Clothing: For June, think fustian. Black not only allows you to strike a suitably ecclesiastical note, blending with the elderly women and priests in the religious processions, but also ensures you won't clash with the pastel bunting and the mauve jacaranda blossom filling the city this month.

Song: You can play it gloomy, the quintessential Lisbon way, or merry. For the former, the plaintive minor-key fado genre is still flourishing in clubs all over town. Also interesting new groups, led by the famous Mabredeus, provider of music for Wim Wenders's film The Lisbon Story are producing exquisitely mournful distillations of saudade, the nostalgic spirit of Portugal. But the big June carnival processions also feature popular marchas, mass rallying songs in praise of the singers' districts.

Shopping: An acrid plank of bacalao (salt cod) from one of the specialist stores which stock it in doormat-like piles, beige to snowy white in colour, is a must. In your cabin luggage it'll instantly clear the seat next to you, allowing plenty of room to stretch out and sleep off your hangover on the flight home. Gift-wrapped in gay St Anthony's colours, it makes a disturbingly ambiguous gift for the mother-in-law. Cooked Gomes de Sa style, with potatoes, garlic, parsley, and eggs it'll be delicious, but don't forget to soak it overnight or you run the risk of your dinner party guests petrifying into a collection of Lot's wives around the table before you can get to dessert.
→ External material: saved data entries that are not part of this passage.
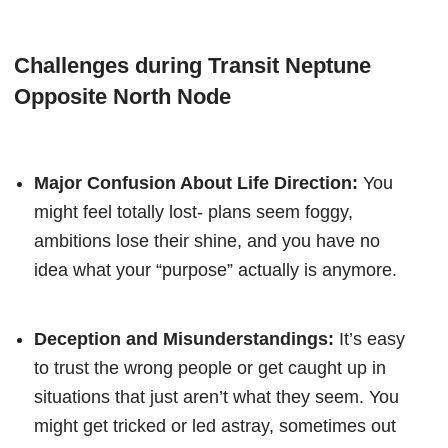
Challenges during Transit Neptune
Opposite North Node
Major Confusion About Life Direction:
You
might feel totally lost- plans seem foggy,
ambitions lose their shine, and you have no
idea what your “purpose” actually is anymore.
Deception and Misunderstandings:
It’s easy
to trust the wrong people or get caught up in
situations that just aren’t what they seem. You
might get tricked or led astray, sometimes out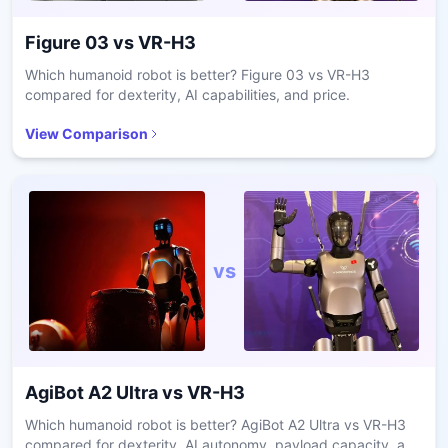
Figure 03
vs
VR-H3
Which humanoid robot is better? Figure 03 vs VR-H3
compared for dexterity, AI capabilities, and price.
View Comparison
vs
AgiBot A2 Ultra
vs
VR-H3
Which humanoid robot is better? AgiBot A2 Ultra vs VR-H3
compared for dexterity, AI autonomy, payload capacity, and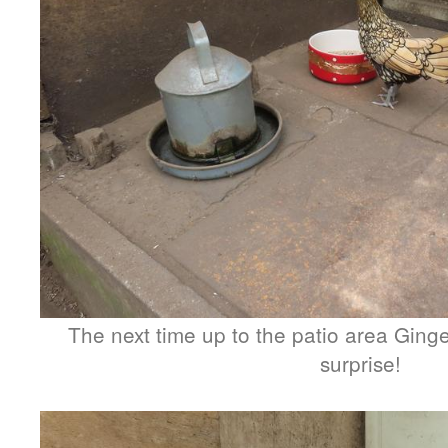
The next time up to the patio area Ginge
surprise!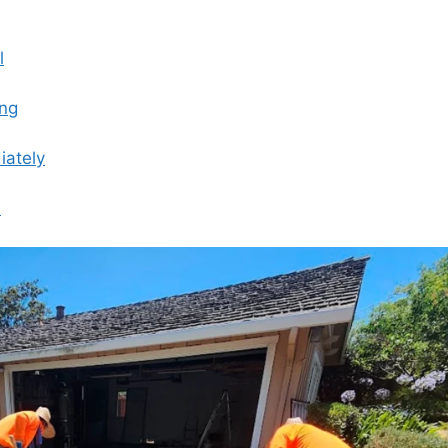
l
ing
iately
s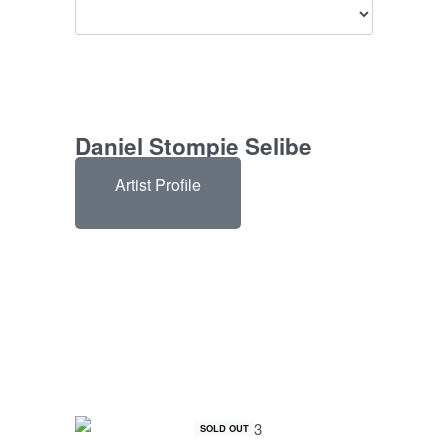
Daniel Stompie Selibe
Artist Profile
SOLD OUT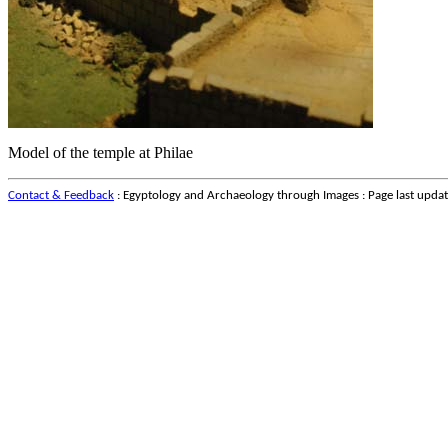
Model of the temple at Philae
Contact & Feedback
: Egyptology and Archaeology through Images : Page last upda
Sport: While football is the real national sport, bullfights (touradas) still appeal to traditional Lisboans. The city's red brick moorish bullring is gloomily elegant, but the fight itself, in which the bull is not killed publicly but afterwards, is ridiculous, like a cross between a Morris dance and a rodeo.

Cheap presents: Some attractive pieces of linen and lace or fascinating exotic underwear may be nicked from the washing lines outside the windows in the Alfama and Barrio Alto districts. Take a good long umbrella for hire items. If accosted, repeat the phrase "Textiles expert from the Antiques Roadshow - that could be worth a bomb" and stride briskly away down nearest alley.

Food: Forget restaurants in June - eat on the street at the trestle- tabled cookshops in the popular arreais - the gaily decorated eating, drinking and dancing areas in squares and on street corners. Hamburgers, stewed snails, and above all, sardines slapped on half oil drum barbecues.

Places to be at 6am: Down by the wholesale flower market on the Cais do Sodre, having a cup of hot chocolate and a brandy with nightclubbers and florists from the suburbs.

On the top-floor of an old apartment block in the Rua do Poco dos Negroes, eating a plate of catchoupa, a Cape Verdean pigs foot and bean stew prepared by the housewife's husband, a ship's cook.

Securing a pitch at the Feira da Ladra (thieves market, actually a flea market) behind St Vincent's Church to sell off cloth souvenirs acquired in the manner described above.

Alternative Sunday outing: Join a mass drive-slow blocking the 25th April Bridge in protest at the imposition of higher toll fees to pay for the building of a second bridge. Hire a car, stick a Nao Pago Mais! (I'm not paying any more) sign in the back window and some balloons on the aerial and crawl towards the bridge, refusing to stop at the toll booth. You may even be pulled over and fined three thousand escudos, making the whole episode into a colourful anecdote with which to entertain dinner party guests rendered speechless by your bacalao Gomes de Sa.